30th President of the Scottish Rugby Union
- In office 1903–1904
- Preceded by: Roger Davidson
- Succeeded by: John Simpson

= Robert Greig (rugby union) =

Scotland international rugby union player

Robert Greig (30 May 1871 – 10 January 1951) was a Scotland international rugby union player.

==Life==
Greig was born in 1871. His elder sister was Agnes Ethel Greig. She died in 1902 and it was only later that he discovered that he had three nieces, Agnes, Elspeth and Ethel Robertson, after his late sister's son contacted him. His nieces would go on to control a large whisky business.

==Rugby union career==

===Amateur career===
Greig played with Glasgow Academicals. He was playing with the club from 1889. The club had a Spring Meeting festival day in 1891. As part of that, there was a drop kick tournament to see how far the contenders could drop kick a goal. Greig won the tournament by drop kicking from 61 yards out, though it was aided by the wind.

===Provincial career===
Greig played for Glasgow District against Edinburgh District in the 1892 inter-city match.
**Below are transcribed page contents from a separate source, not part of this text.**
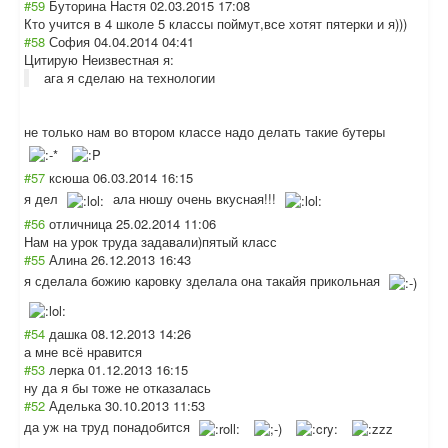
#59
Буторина Настя
02.03.2015 17:08
Кто учится в 4 школе 5 классы поймут,все хотят пятерки и я)))
#58
София
04.04.2014 04:41
Цитирую Неизвестная я:
ага я сделаю на технологии
не только нам во втором классе надо делать такие бутеры
#57
ксюша
06.03.2014 16:15
я дел
ала нюшу очень вкусная!!!
#56
отличница
25.02.2014 11:06
Нам на урок труда задавали)пятый класс
#55
Алина
26.12.2013 16:43
я сделала божию каровку зделала она такайя прикольная
#54
дашка
08.12.2013 14:26
а мне всё нравится
#53
лерка
01.12.2013 16:15
ну да я бы тоже не отказалась
#52
Аделька
30.10.2013 11:53
да уж на труд понадобится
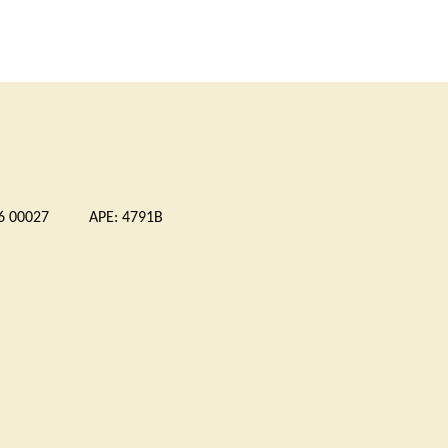
 00027 APE: 4791B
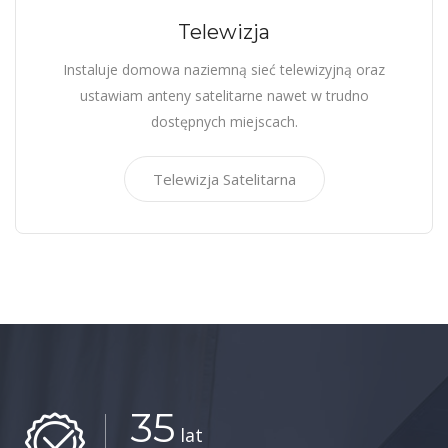
Telewizja
Instaluje domowa naziemną sieć telewizyjną oraz
ustawiam anteny satelitarne nawet w trudno
dostępnych miejscach.
Telewizja Satelitarna
35
lat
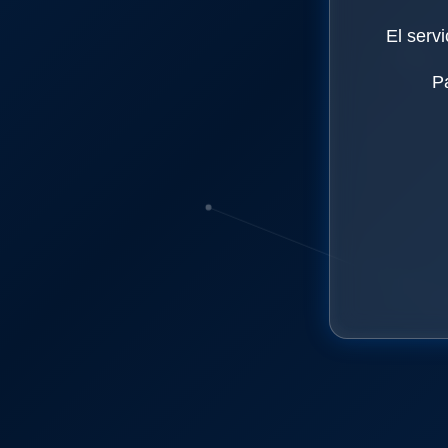
El serv
P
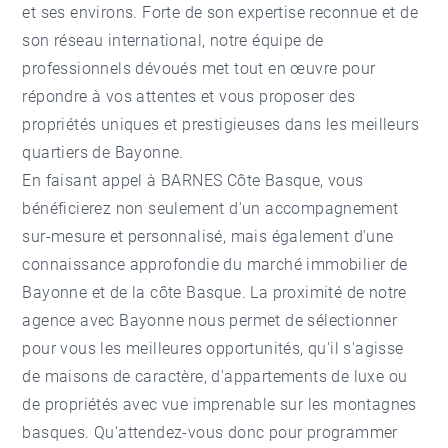
et ses environs. Forte de son expertise reconnue et de
son réseau international, notre équipe de
professionnels dévoués met tout en œuvre pour
répondre à vos attentes et vous proposer des
propriétés uniques et prestigieuses dans les meilleurs
quartiers de Bayonne.
En faisant appel à BARNES Côte Basque, vous
bénéficierez non seulement d'un accompagnement
sur-mesure et personnalisé, mais également d'une
connaissance approfondie du marché immobilier de
Bayonne et de la côte Basque. La proximité de notre
agence avec Bayonne nous permet de sélectionner
pour vous les meilleures opportunités, qu'il s'agisse
de maisons de caractère, d'appartements de luxe ou
de propriétés avec vue imprenable sur les montagnes
basques. Qu'attendez-vous donc pour programmer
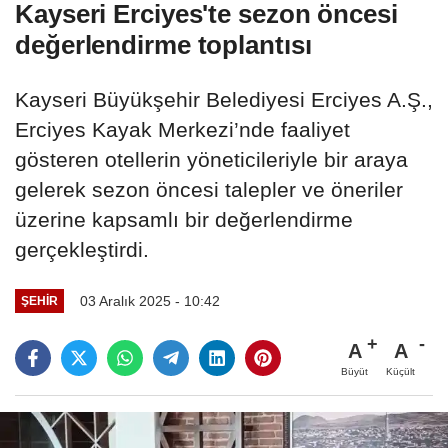
Kayseri Erciyes'te sezon öncesi
değerlendirme toplantısı
Kayseri Büyükşehir Belediyesi Erciyes A.Ş.,
Erciyes Kayak Merkezi’nde faaliyet
gösteren otellerin yöneticileriyle bir araya
gelerek sezon öncesi talepler ve öneriler
üzerine kapsamlı bir değerlendirme
gerçekleştirdi.
03 Aralık 2025 - 10:42
ŞEHIR
A
A
Büyüt
Küçült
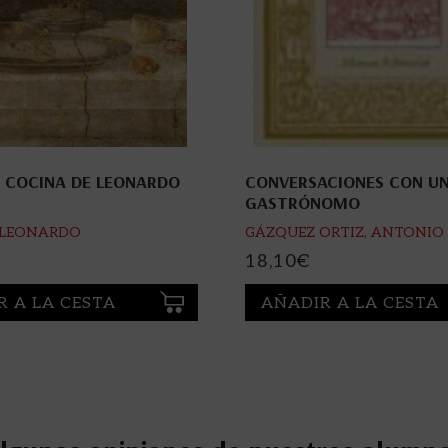
 COCINA DE LEONARDO
CONVERSACIONES CON U
GASTRÓNOMO
, LEONARDO
GÁZQUEZ ORTIZ, ANTONIO
18,10
€
R A LA CESTA
AÑADIR A LA CESTA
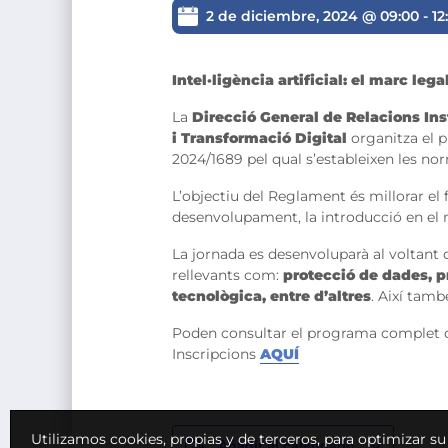
2 de diciembre, 2024 @ 09:00
-
12
Intel·ligència artificial: el marc leg
La
Direcció General de Relacions Ins
i Transformació Digital
organitza el 
2024/1689 pel qual s’estableixen les nor
L’objectiu del Reglament és millorar el
desenvolupament, la introducció en el mer
La jornada es desenvoluparà al voltant 
rellevants com:
protecció de dades, pr
tecnològica, entre d’altres
. Així tamb
Poden consultar el programa complet 
Inscripcions
AQUÍ
Utilizamos cookies, propias y de terceros, para optimizar s
Añadir al calendario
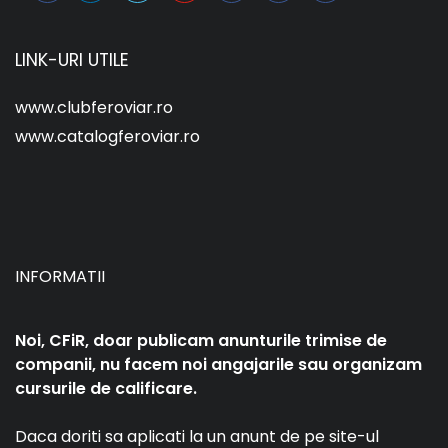
LINK-URI UTILE
www.clubferoviar.ro
www.catalogferoviar.ro
INFORMATII
Noi, CFiR, doar publicam anunturile trimise de
companii, nu facem noi angajarile sau organizam
cursurile de calificare.
Daca doriti sa aplicati la un anunt de pe site-ul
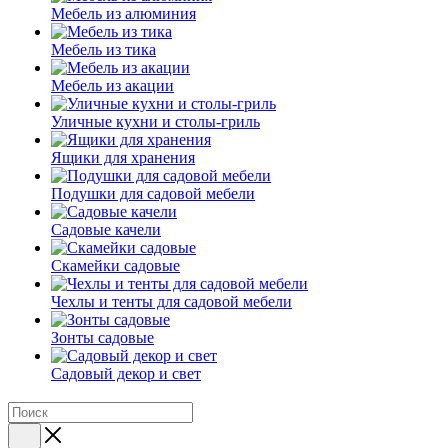
Мебель из алюминия
Мебель из тика
Мебель из акации
Уличные кухни и столы-гриль
Ящики для хранения
Подушки для садовой мебели
Садовые качели
Скамейки садовые
Чехлы и тенты для садовой мебели
Зонты садовые
Садовый декор и свет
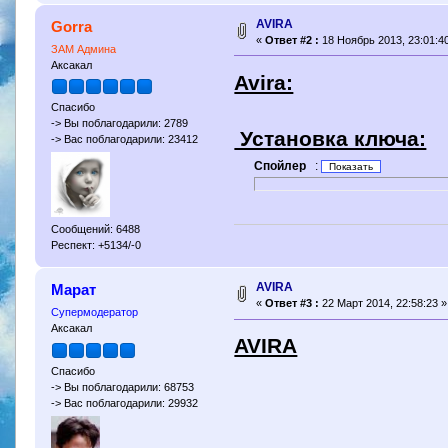
AVIRA
Gorra
«
Ответ #2 :
18 Ноябрь 2013, 23:01:40
ЗАМ Админа
Аксакал
Avira:
Спасибо
-> Вы поблагодарили: 2789
Установка ключа:
-> Вас поблагодарили: 23412
Спойлер
:
Сообщений: 6488
Респект: +5134/-0
AVIRA
Марат
«
Ответ #3 :
22 Март 2014, 22:58:23 »
Супермодератор
Аксакал
AVIRA
Спасибо
-> Вы поблагодарили: 68753
-> Вас поблагодарили: 29932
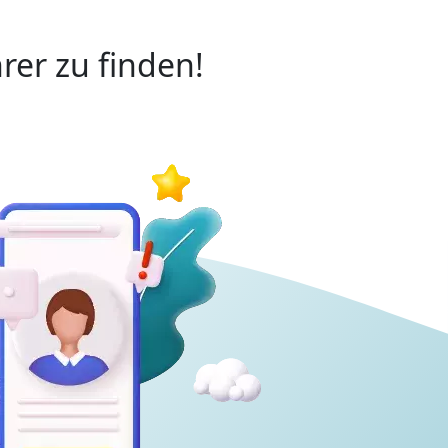
rer zu finden!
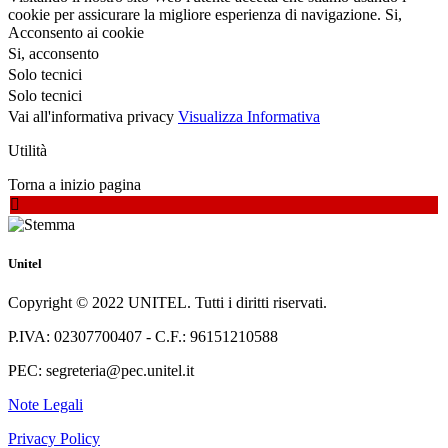
cookie per assicurare la migliore esperienza di navigazione.
Si,
Acconsento ai cookie
Si, acconsento
Solo tecnici
Solo tecnici
Vai all'informativa privacy
Visualizza Informativa
Utilità
Torna a inizio pagina
Unitel
Copyright © 2022 UNITEL. Tutti i diritti riservati.
P.IVA: 02307700407 - C.F.: 96151210588
PEC: segreteria@pec.unitel.it
Note Legali
Privacy Policy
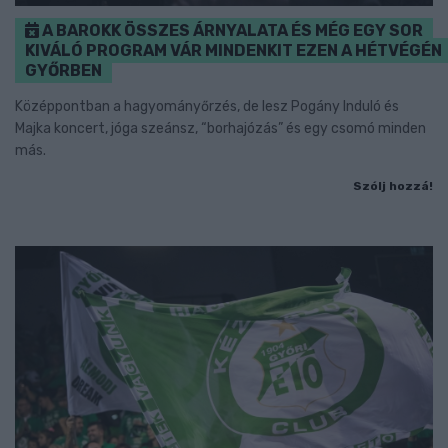
A BAROKK ÖSSZES ÁRNYALATA ÉS MÉG EGY SOR
KIVÁLÓ PROGRAM VÁR MINDENKIT EZEN A HÉTVÉGÉN
GYŐRBEN
Középpontban a hagyományőrzés, de lesz Pogány Induló és
Majka koncert, jóga szeánsz, “borhajózás” és egy csomó minden
más.
Szólj hozzá!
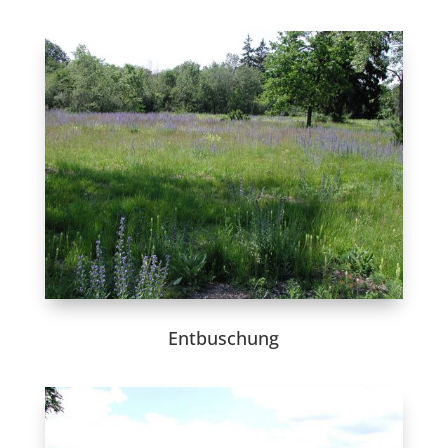
Entbuschung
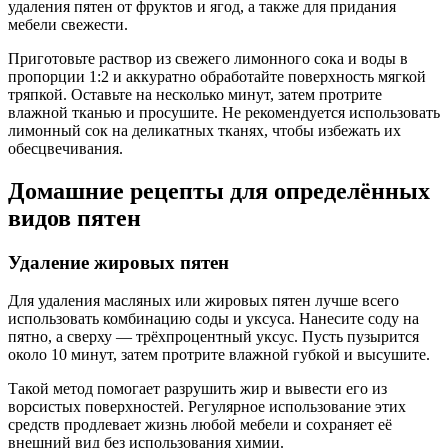
удаления пятен от фруктов и ягод, а также для придания
мебели свежести.
Приготовьте раствор из свежего лимонного сока и воды в
пропорции 1:2 и аккуратно обработайте поверхность мягкой
тряпкой. Оставьте на несколько минут, затем протрите
влажной тканью и просушите. Не рекомендуется использовать
лимонный сок на деликатных тканях, чтобы избежать их
обесцвечивания.
Домашние рецепты для определённых
видов пятен
Удаление жировых пятен
Для удаления масляных или жировых пятен лучше всего
использовать комбинацию соды и уксуса. Нанесите соду на
пятно, а сверху — трёхпроцентный уксус. Пусть пузырится
около 10 минут, затем протрите влажной губкой и высушите.
Такой метод помогает разрушить жир и вывести его из
ворсистых поверхностей. Регулярное использование этих
средств продлевает жизнь любой мебели и сохраняет её
внешний вид без использования химии.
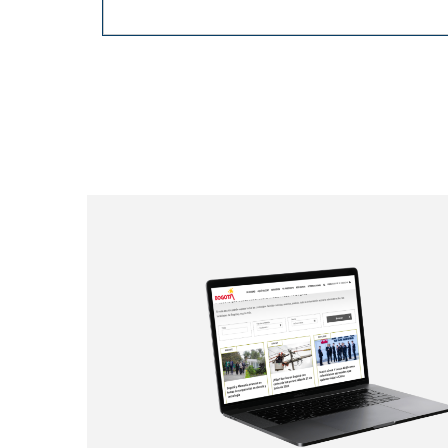
Paginación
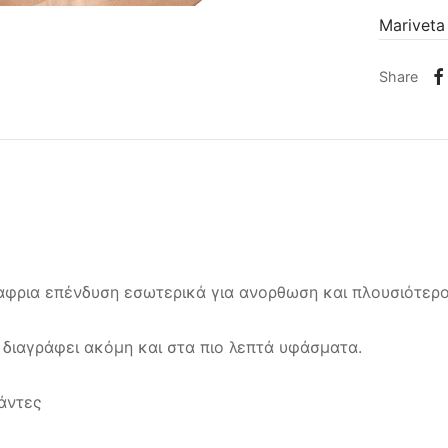
Mariveta
Share
λαφρια επένδυση εσωτερικά για ανορθωση και πλουσιότερ
 διαγράφει ακόμη και στα πιο λεπτά υφάσματα.
άντες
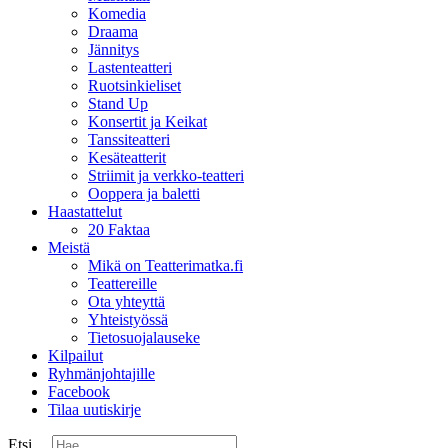
Komedia
Draama
Jännitys
Lastenteatteri
Ruotsinkieliset
Stand Up
Konsertit ja Keikat
Tanssiteatteri
Kesäteatterit
Striimit ja verkko-teatteri
Ooppera ja baletti
Haastattelut
20 Faktaa
Meistä
Mikä on Teatterimatka.fi
Teattereille
Ota yhteyttä
Yhteistyössä
Tietosuojalauseke
Kilpailut
Ryhmänjohtajille
Facebook
Tilaa uutiskirje
Etsi ...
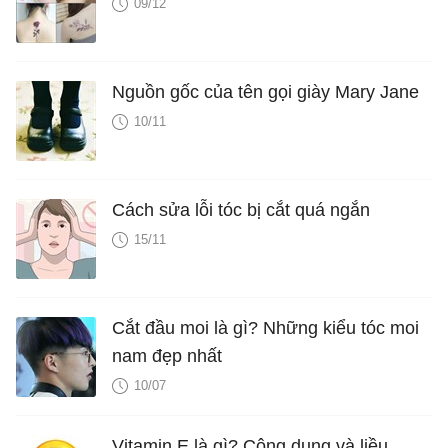
09/12
Nguồn gốc của tên gọi giày Mary Jane
10/11
Cách sửa lỗi tóc bị cắt quá ngắn
15/11
Cắt đầu moi là gì? Những kiểu tóc moi
nam đẹp nhất
10/07
Vitamin E là gì? Công dụng và liều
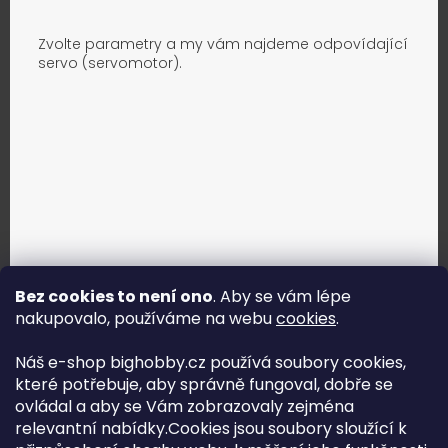
Zvolte parametry a my vám najdeme odpovídající
servo (servomotor).
Bez cookies to není ono
. Aby se vám lépe
nakupovalo, používáme na webu
cookies
.
Jak vybrat správné servo?
Náš e-shop bighobby.cz používá soubory cookies,
které potřebuje, aby správně fungoval, dobře se
Najít správné servo
ovládal a aby se Vám zobrazovaly zejména
relevantní nabídky.Cookies jsou soubory sloužící k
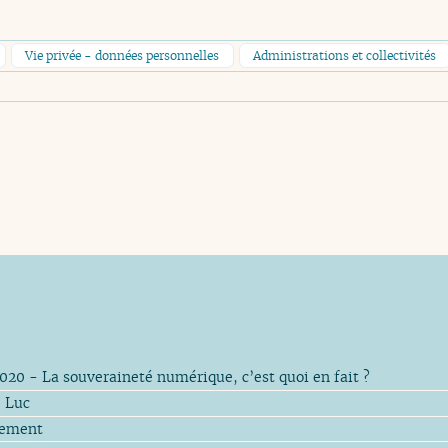
Vie privée - données personnelles
Administrations et collectivités
020 - La souveraineté numérique, c’est quoi en fait ?
 Luc
rement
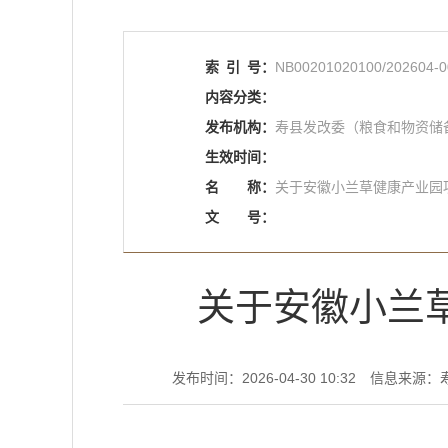
索
引
号：
NB00201020100/202604-0
内容分类：
发布机构：
寿县发改委（粮食和物资储
生效时间：
名
称：
关于安徽小兰草健康产业园
文
号：
关于安徽小兰
发布时间：2026-04-30 10:32
信息来源：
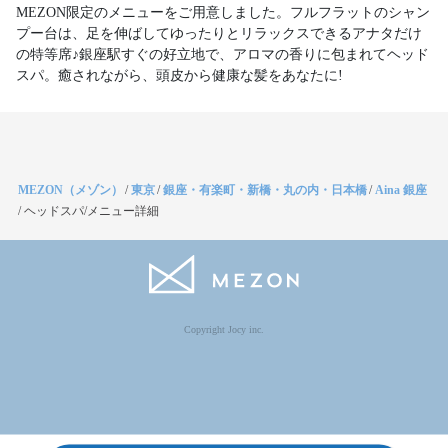
MEZON限定のメニューをご用意しました。フルフラットのシャン
プー台は、足を伸ばしてゆったりとリラックスできるアナタだけ
の特等席♪銀座駅すぐの好立地で、アロマの香りに包まれてヘッド
スパ。癒されながら、頭皮から健康な髪をあなたに!
MEZON（メゾン）
/
東京
/
銀座・有楽町・新橋・丸の内・日本橋
/
Aina 銀座
/
ヘッドスパ/メニュー詳細
Copyright Jocy inc.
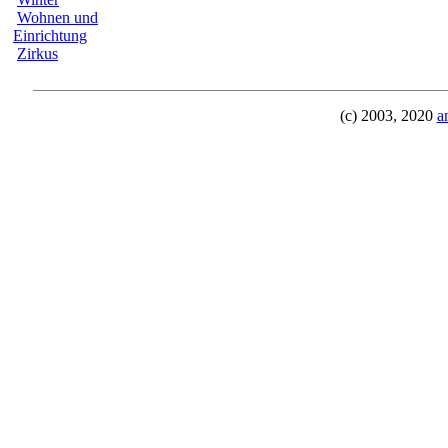
Wohnen und
Einrichtung
Zirkus
(c) 2003, 2020
a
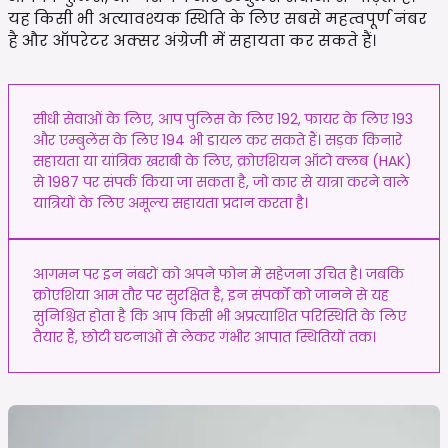
यह किसी भी अत्यावश्यक स्थिति के लिए सबसे महत्वपूर्ण नंबर
है और ऑपरेटर अक्सर अंग्रेजी में सहायता कर सकते हैं।
सीधी सेवाओं के लिए, आप पुलिस के लिए 192, फायर के लिए 193
और एम्बुलेंस के लिए 194 भी डायल कर सकते हैं। सड़क किनारे
सहायता या यांत्रिक खराबी के लिए, क्रोएशियन ऑटो क्लब (HAK)
से 1987 पर संपर्क किया जा सकता है, जो कार से यात्रा करने वाले
यात्रियों के लिए अमूल्य सहायता प्रदान करता है।
आगमन पर इन नंबरों को अपने फोन में सहेजना उचित है। जबकि
क्रोएशिया आम तौर पर सुरक्षित है, इन संपर्कों को जानने से यह
सुनिश्चित होता है कि आप किसी भी अप्रत्याशित परिस्थिति के लिए
तैयार हैं, छोटी घटनाओं से लेकर गंभीर आपात स्थितियों तक।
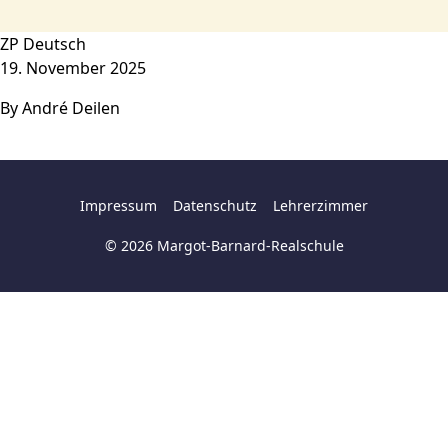
Zum Inhalt springen
ZP Deutsch
19. November 2025
By
André Deilen
Impressum
Datenschutz
Lehrerzimmer
© 2026 Margot-Barnard-Realschule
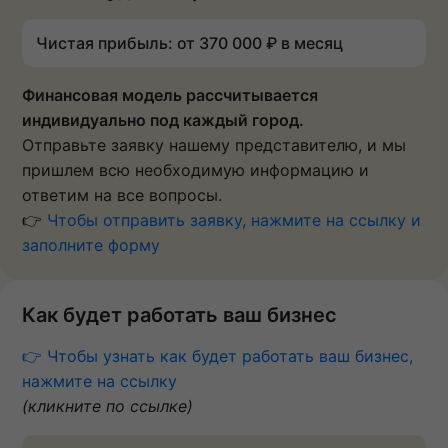
Чистая прибыль: от 370 000 ₽ в месяц
Финансовая модель рассчитывается
индивидуально под каждый город.
Отправьте заявку нашему представителю, и мы
пришлем всю необходимую информацию и
ответим на все вопросы.
👉
Чтобы отправить заявку, нажмите на ссылку и
заполните форму
Как будет работать ваш бизнес
👉 Чтобы узнать как будет работать ваш бизнес,
нажмите на ссылку
(кликните по ссылке)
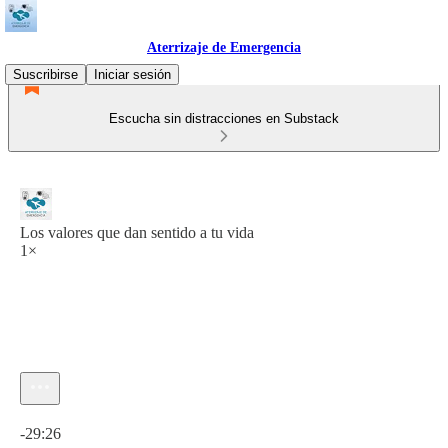
Aterrizaje de Emergencia
Suscribirse
Iniciar sesión
Escucha sin distracciones en Substack
Los valores que dan sentido a tu vida
1×
Hora actual: 0:00 / Tiempo total: -29:26
-29:26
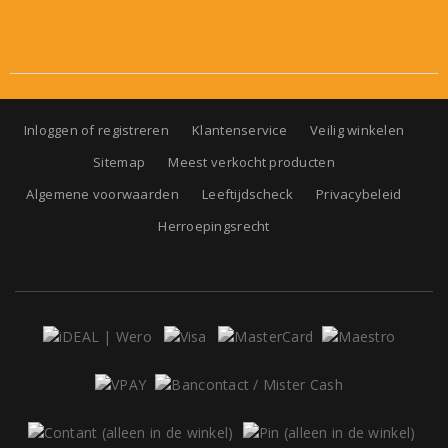
Inloggen of registreren
Klantenservice
Veilig winkelen
Sitemap
Meest verkocht producten
Algemene voorwaarden
Leeftijdscheck
Privacybeleid
Herroepingsrecht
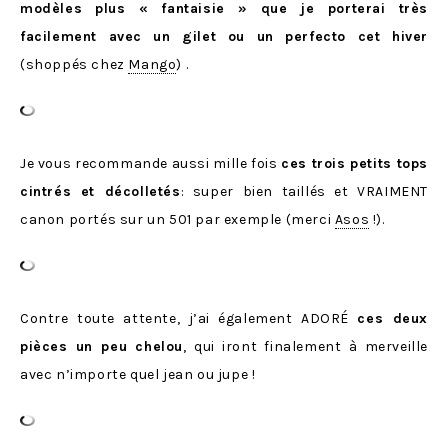
modèles plus « fantaisie » que je porterai très
facilement avec un gilet ou un perfecto cet hiver
(shoppés chez
Mango
) .
Je vous recommande aussi mille fois
ces trois petits tops
cintrés et décolletés
: super bien taillés et VRAIMENT
canon portés sur un 501 par exemple (merci
Asos
!).
Contre toute attente, j’ai également ADORÉ
ces deux
pièces un peu chelou
, qui iront finalement à merveille
avec n’importe quel jean ou jupe !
He also played for the West of Scotland District in their match against East of Scotland District on 21 January 1893.

He played for Cities District against Provinces District on 23 December 1893.

===International career===
Greig was capped twice for Scotland between 1893 and 1897.

===Administrative career===
He became the 30th President of the Scottish Rugby Union. He served one year from 1903 to 1904.

==Cricket career==
He was playing for the Glasgow Academical Cricket Club in 1891.